I have heard people make angry and condescending remarks about the decisions of the poor who live in a world where there is no good decision: Do I take my meds, or pay the rent? Do I stay at home when I am sick. or work because I have no sick pay? Do I get a “payday loan” at 500 percent interest to pay my light bill, or do I pay the fee to get my electricity turned back on?

These dilemmas go on and on for the poor. The church needs to be an advocate for those in need.

What makes these facts more distressing is that there are a few Americans who make obscene amounts of money.

In his book, Screwed–The Undeclared War Against The Middle Class, Thom Hartmann says the inflation-adjusted average annual pay of a CEO went up from $7,773,000 to $9,600,000 between the years 2002 to 2004, while the inflation adjusted median annual household income went down from $46,058 to $44,389. Workers lost $1,669 at the same time that CEO pay increased more than $1.8 million.

People who make hundreds of millions of dollars are not harder workers than those who make less. They have been given an advantage by our system. Much of the wealth acquired by the richest of Americans is due to the system being changed in their favor.

The distance between the rich and the poor is the same as it was in 1929, when the stock market crashed and the Great Depression began. After that, the government corrected the problem by a progressive income tax that did not over-tax middle and low-income people but taxed those who made what today would be about $2 million at 90 percent. During this time the middle class grew.

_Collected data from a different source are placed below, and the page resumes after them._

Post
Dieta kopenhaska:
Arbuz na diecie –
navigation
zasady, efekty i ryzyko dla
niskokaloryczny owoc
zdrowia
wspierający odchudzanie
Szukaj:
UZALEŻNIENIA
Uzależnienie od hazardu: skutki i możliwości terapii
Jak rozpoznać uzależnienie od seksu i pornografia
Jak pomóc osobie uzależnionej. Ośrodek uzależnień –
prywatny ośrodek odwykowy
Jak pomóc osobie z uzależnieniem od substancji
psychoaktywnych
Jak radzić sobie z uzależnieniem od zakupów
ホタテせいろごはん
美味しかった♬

Tax increases for people who make obscene amounts of money would provide public money for health care, good schools and the building of public transportation for the common wealth of us all. Before people who make huge sums of money will pay 90 percent in taxes, they will purchase health insurance for their workers, pay livable wages and make charities in our land rich.

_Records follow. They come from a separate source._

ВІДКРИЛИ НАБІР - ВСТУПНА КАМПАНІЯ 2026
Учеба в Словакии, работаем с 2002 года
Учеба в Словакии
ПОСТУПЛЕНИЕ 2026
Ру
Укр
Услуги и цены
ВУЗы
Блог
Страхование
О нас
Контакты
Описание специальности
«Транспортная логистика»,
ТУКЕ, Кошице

Historically, inequality always leads to a bad end. If the poor and middle class can’t buy a car, the rich can’t sell one. Historians tell us that when the separation between rich and poor is as great as it is in our country, that country is ripe for revolution or at least a high crime rate and great social upheaval. Health workers tell us that if the poor get sick, the rich die in the epidemic that follows. A Christian would say since Jesus is Lord, blessing those he curses and cursing those he blesses is foolhardy.

A task of the church in our time should be to call our land to a more-just lifestyle that cares for the needs all people. Justice calls us to lead in health care for all, a college education funded–as in most countries–by government so that the poor get a more equal chance to succeed without incurring huge debt, and a tax structure that does not allow the rich to horde up great sums of money while paying too little to workers and charging too much for services.

Most people who strive for wealth believe they would use it to help others, but great wealth often only creates a desire to obtain more. Fear keeps us from feeling that we have enough, no matter how much we acquire. Striving to save ourselves by ourselves is at the heart of such fear.

Only faith that recognizes that all we have is a gift from God, and gifts are made to share with our neighbors, can overcome this sin. Institutions like the church and government are needed to help us.

As Paul rightly says: “I do not do the good I want, but the evil I do not want is what I do. Now if I do what I do not want, it is no longer I that do it, but sin that dwells within me.” (Rom 7:19-20)

Larry Wilson is pastor of First Baptist Church in Biscoe, N.C.